Las tribulaciones más temibles para un alma buena son las tentaciones con que el demonio nos incita a ofender a Dios: pero, quien las resiste y las sufre, implorando el auxilio divino, adquiere con ellas gran tesoro de méritos “Fiel es Dios, que no permitirá que seas tentado sobre tus fuerzas, sino que de la misma tentación te hará sacar provecho para que puedas sostenerte.

Bienaventurados los que lloran, dice el Señor, porque ellos serán consolados.

Es necesario, pues, dice San Juan Crisóstomo, sufrir las tribulaciones con resignación, porque así ganaremos mucho;  de otro modo, no disminuiremos nuestros males, sino que los acrecentaremos.

Si no sufrimos con paciencia la tribulación no mejoraremos nuestro estado, y será mayor el peligro. No hay remedio; si queremos salvarnos, es preciso pasar por medio de muchas tribulaciones para entrar en el reino de Dios.

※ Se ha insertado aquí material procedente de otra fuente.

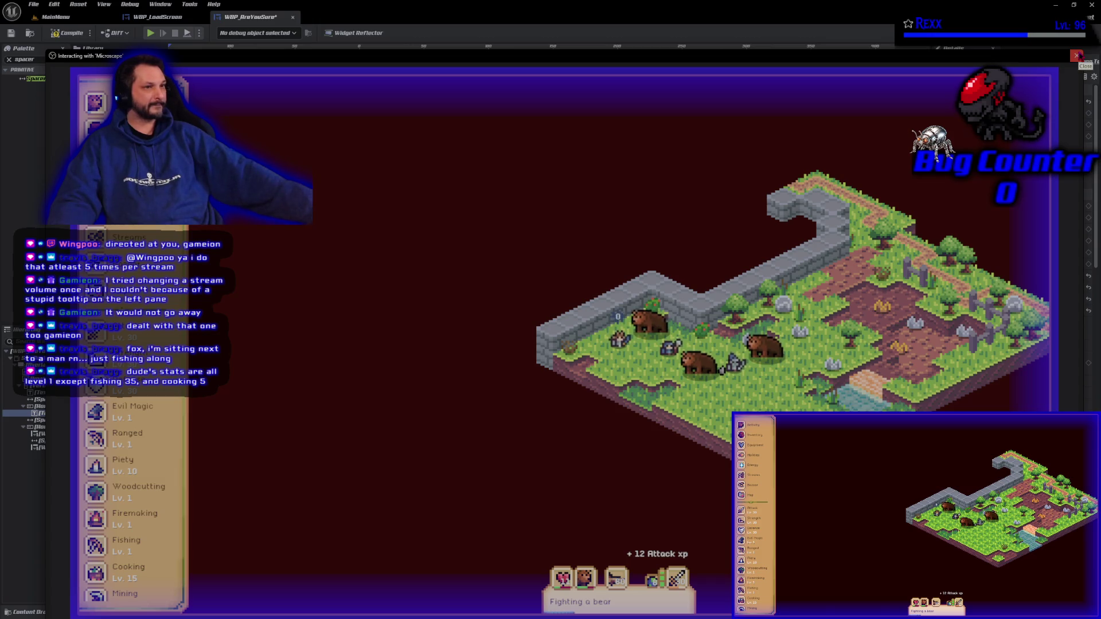
- Close the running Microscape game preview window
{"action": "left_click", "coordinate": [1078, 56]}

En síntesis, las tribulaciones con que Dios nos prueba, o nos corrige, no vienen para nuestra perdición, sino para nuestro provecho o nuestra enmienda .

Cuando se ve a un pecador atribulado en esta vida, señal es que Dios quiere tener misericordia de él en la otra. Al contrario, es desgraciado aquel que no es castigado por Dios en este mundo, porque es señal de que el Señor está desdeñoso con él y le tiene reservado para el eterno castigo.

Cuando nos veamos, pues, cercados de las tribulaciones que Dios nos envía, digamos con el santo Job:  Señor, mis pecados no han sido castigados según yo merecía. Así debemos orar a Dios con San Agustín: Señor, quema, despedaza y no perdones en este mundo para que me perdones en el otro, que es eterno.

Cómo debemos comportarnos ante la dificultad (con citas a los santos de la Iglesia)

Cuando nos veamos muy atribulados y no sepamos que hacernos, debemos volvernos a Dios, que es el único que puede consolarnos. Debemos recurrir a Él y suplicarle, sin dejar de hacerlo hasta que nos oiga.

Conviene fijar los ojos en Dios y no apartarlos de Él, y seguir suplicándole hasta que tenga compasión de nosotros. Conviene que tengamos gran confianza en el corazón de Jesucristo, que está lleno de misericordia, y no hacer lo que hacen algunos que se abaten si no los oyen al punto que han comenzado a suplicar.

Las almas que tienen poca fe, en vez de recurrir a Dios en el tiempo de tribulación, recurren a los medios humanos, desdeñándose de acudir al Señor, y no pueden ver socorridas sus necesidades.  Si el Señor no es el que edifica la casa, en vano se fatigan los arquitectos.

No duerme el Señor, cuando nosotros recurrimos a su bondad, y le pedimos algunas gracias útiles a nuestras almas, porque entonces nos oye cuidadoso de nuestro bien. Y San Bernardo dice, que cuando le pedimos gracias temporales, o nos dará lo que pedimos, u otra cosa mejor.

O nos concederá la gracia perdida, siempre que nos sea provechosa para el alma, o alguna otra más útil, por ejemplo, la de acomodarnos con resignación a su santísima voluntad, y a sufrir con paciencia aquella tribulación, que nos aumenta los méritos para conseguir la vida eterna.